İNSAN, İNSANA
İnsan, insana bitiremediği mesafelerdir, gidemediği yollar, konuşamadığı gerçekler, hissettirdiği değil hissettikleridir insan insana. Söyleyemediği doğrulardır...
Aslında yanılmışım; insan insana bakışı değil görüşüymüş, onun olduğu yerde kalbinin çarpması değil gözünü kapatınca gülümsetişiydi. Sesini unutmak değil de her boşlukta sesini duymaktır.
Yolda yürürken benzetip de geri dönmektir.
Delicesine fotoğrafına bakmak değil de aslında öfkesiyle bir hışımda yırtıp attığı portresiydi.
İnsan insana sevgi değildi azizim.
Sevgi dışında her şeydi. Ağlayamadığı omuzlarıydı, bakamadığı gözleriydi...
İnsan insana sevgi olmadı fakat insan insana her daim özlemdi...
İnsan insana buyken kendisine de büyüyerek unuttuğu özlemleriydi...
Aklına bir türlü gelmeyen bir çehreydi.
Biten bir umuttu...
Ama o, bu değilki diyişiydi...
Bugün günlerden bir vazgeçiş ve ben yenildim bir papatyaya..
Bugün tüm inanmadığım gerçeklere inanmışlığımı yitirdiğim o gün.

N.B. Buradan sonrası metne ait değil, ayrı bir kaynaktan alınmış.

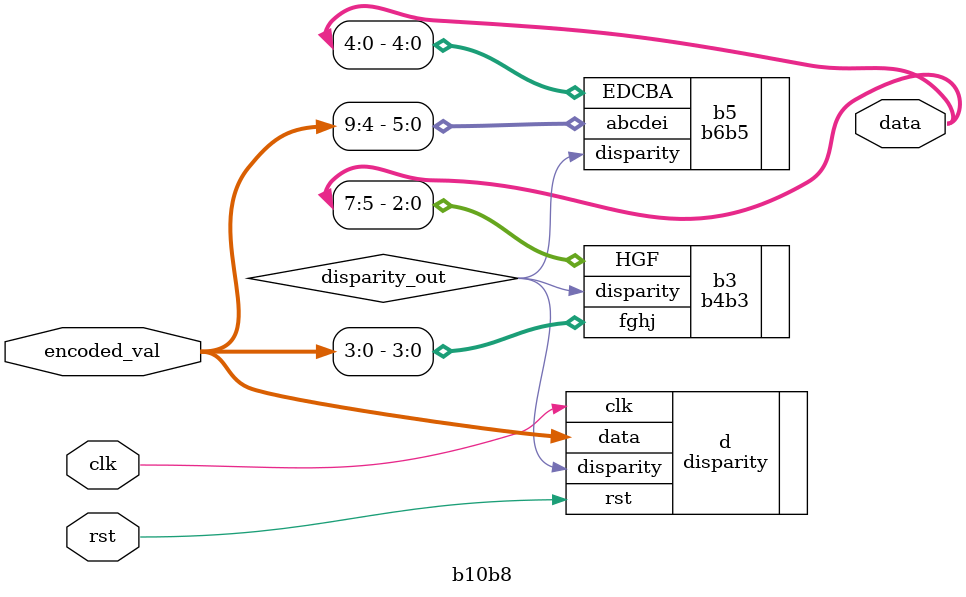
<source format=sv>
module b10b8(
            output reg [7:0]data,
            input clk,
            input rst,
            input [9:0]encoded_val
);

  b4b3 b3(.HGF(data[7:5]),
          .disparity(disparity_out),
          .fghj(encoded_val[3:0]));
          
  b6b5 b5(.EDCBA(data[4:0]),
          .disparity(disparity_out),
          .abcdei(encoded_val[9:4]));
          
  disparity d(.data(encoded_val),
              .rst(rst),
              .clk(clk),
              .disparity(disparity_out));

endmodule
</source>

Bugün, inanmadığım gerçeklerin beynimde baskı karnımda ağrı midemde bulantı yaptığı o gün...
Evet, kabul ediyorum geciktim fakat daha fazla gecikmeyeceğim vazgeçmek için...
Fakat zannetme ki gelişmelerim yok. Mesela benim sevdiğim kişi olmadığını öğrendim.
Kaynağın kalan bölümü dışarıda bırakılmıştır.